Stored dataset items

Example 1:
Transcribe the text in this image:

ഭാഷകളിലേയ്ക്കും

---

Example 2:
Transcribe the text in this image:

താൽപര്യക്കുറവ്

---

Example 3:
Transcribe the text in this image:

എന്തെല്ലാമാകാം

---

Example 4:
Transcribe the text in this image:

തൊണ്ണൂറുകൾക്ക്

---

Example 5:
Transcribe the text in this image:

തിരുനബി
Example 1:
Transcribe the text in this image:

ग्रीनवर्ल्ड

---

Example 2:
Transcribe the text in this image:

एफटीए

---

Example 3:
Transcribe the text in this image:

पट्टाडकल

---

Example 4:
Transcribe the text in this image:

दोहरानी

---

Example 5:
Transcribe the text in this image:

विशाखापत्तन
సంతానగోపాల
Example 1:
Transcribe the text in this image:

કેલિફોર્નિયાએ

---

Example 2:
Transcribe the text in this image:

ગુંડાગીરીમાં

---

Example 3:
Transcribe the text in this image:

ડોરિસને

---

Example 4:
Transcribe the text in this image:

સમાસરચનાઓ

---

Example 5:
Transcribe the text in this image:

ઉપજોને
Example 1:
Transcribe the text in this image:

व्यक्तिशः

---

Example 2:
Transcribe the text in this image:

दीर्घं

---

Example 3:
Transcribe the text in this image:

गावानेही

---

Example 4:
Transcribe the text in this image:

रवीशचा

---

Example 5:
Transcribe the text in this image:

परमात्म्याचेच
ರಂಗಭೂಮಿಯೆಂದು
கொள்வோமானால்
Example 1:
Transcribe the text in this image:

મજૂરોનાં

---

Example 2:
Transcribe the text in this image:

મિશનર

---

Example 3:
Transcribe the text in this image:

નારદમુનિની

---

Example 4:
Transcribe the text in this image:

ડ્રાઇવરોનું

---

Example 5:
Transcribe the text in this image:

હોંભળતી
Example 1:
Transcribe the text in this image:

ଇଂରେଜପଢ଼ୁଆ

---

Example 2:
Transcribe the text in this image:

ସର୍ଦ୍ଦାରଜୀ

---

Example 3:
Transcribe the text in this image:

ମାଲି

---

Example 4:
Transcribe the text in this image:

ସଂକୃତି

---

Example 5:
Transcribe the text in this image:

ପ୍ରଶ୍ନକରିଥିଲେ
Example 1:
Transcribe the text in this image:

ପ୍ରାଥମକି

Task details — Copy out, without changes, the lines of the items above from the very first line through the line that contains "ग्रीनवर्ल्ड", with both ends included.

Right answer —
Example 1:
Transcribe the text in this image:

ഭാഷകളിലേയ്ക്കും

---

Example 2:
Transcribe the text in this image:

താൽപര്യക്കുറവ്

---

Example 3:
Transcribe the text in this image:

എന്തെല്ലാമാകാം

---

Example 4:
Transcribe the text in this image:

തൊണ്ണൂറുകൾക്ക്

---

Example 5:
Transcribe the text in this image:

തിരുനബി
Example 1:
Transcribe the text in this image:

ग्रीनवर्ल्ड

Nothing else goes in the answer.